---- Google's 950 Penalty (part 4) - or is it Phrase Based Re-ranking?
Marcia - 6:48 am on Feb 8, 2007 (gmt 0)
 If the document is included in the SPAM_TABLE, then the document's relevance score is down weighted by predetermined factor. For example, the relevance score can be divided by factor (e.g., 5). Alternatively, the document can simply be removed from the result set entirely.
 The search result set is then resorted by relevance score and provided back to the client.
I've never for one second considered that this patent wasn't seriously connected to this "penalty." There's a fine line between defining a penalty vs. a filter, but the way the patent reads, a page can be either de-indexed altogether, or for all practical purposes put on the equivalent of a "spam black-list", and my guess is that it's done by pre-processing and filtered accordingly at query time in the latter case.
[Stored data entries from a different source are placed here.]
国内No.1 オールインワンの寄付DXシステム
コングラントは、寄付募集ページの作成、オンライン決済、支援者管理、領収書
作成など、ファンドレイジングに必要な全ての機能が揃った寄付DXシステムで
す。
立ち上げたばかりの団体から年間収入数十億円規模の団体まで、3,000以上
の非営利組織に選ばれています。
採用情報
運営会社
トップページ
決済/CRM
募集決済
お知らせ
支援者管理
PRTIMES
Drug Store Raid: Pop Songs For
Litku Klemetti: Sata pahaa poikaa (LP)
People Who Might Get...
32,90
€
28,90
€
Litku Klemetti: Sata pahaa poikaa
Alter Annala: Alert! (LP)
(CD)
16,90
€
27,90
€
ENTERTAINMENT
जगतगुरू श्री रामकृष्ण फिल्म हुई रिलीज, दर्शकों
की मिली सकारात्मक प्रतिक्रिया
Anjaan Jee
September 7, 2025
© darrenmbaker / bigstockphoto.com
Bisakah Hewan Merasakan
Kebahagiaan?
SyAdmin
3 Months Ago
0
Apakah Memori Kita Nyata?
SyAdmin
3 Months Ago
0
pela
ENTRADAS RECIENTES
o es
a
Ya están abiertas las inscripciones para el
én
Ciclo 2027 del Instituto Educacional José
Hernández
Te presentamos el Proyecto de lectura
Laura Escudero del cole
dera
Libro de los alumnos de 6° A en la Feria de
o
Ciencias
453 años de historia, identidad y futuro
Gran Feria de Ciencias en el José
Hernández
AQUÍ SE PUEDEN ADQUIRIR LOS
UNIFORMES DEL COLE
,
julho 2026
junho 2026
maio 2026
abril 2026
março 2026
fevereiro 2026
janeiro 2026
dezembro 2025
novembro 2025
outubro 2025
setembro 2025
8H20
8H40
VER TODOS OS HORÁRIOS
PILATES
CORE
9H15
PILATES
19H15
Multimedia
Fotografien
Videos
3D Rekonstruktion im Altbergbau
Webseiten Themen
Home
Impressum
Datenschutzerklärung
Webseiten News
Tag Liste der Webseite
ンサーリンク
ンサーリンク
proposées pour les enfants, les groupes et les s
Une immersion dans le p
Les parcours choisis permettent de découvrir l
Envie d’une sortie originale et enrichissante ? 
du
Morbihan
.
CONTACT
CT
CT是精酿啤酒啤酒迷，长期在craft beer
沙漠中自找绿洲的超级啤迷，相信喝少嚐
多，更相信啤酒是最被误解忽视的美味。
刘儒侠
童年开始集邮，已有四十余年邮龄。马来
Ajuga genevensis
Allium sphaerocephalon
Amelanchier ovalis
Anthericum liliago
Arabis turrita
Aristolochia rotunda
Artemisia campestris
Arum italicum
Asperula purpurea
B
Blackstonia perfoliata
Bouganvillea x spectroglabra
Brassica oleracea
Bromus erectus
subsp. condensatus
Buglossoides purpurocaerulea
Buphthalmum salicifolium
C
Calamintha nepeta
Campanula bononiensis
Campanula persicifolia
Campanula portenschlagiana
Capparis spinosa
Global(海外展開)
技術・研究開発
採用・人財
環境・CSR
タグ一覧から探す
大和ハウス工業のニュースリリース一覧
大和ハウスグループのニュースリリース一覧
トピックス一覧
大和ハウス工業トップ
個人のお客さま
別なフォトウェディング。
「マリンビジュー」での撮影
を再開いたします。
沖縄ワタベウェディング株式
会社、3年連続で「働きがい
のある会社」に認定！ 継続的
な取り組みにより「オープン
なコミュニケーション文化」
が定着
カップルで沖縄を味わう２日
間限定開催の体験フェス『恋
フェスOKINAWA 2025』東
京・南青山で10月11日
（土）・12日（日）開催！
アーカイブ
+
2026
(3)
In addition, the inbound anchor text scoring described in the patent could boost the document out of the danger zone if even a single new IBL shows up.
I've seen just exactly that very thing happen with a page that recovered, and what was done was based on an "intuition" after reading through the patent (which I've read about 10 times already).
It's obviously phrase based, and while there may be more factors involved, that still remains a likely suspect. It takes analyzing and isolating the particulars, which is no easy task, because it's complex - no doubt by design.
What imho is of a major concern is what looks to be the possibility of something tripped by usage of anchor text/headings/titles - because of not only the "normal" scraper pages, but some that are doing even more than just duplication of strings of text in anchors, and are now playing around with swiping full pages.
[edited by: Marcia at 6:55 am (utc) on Feb. 8, 2007]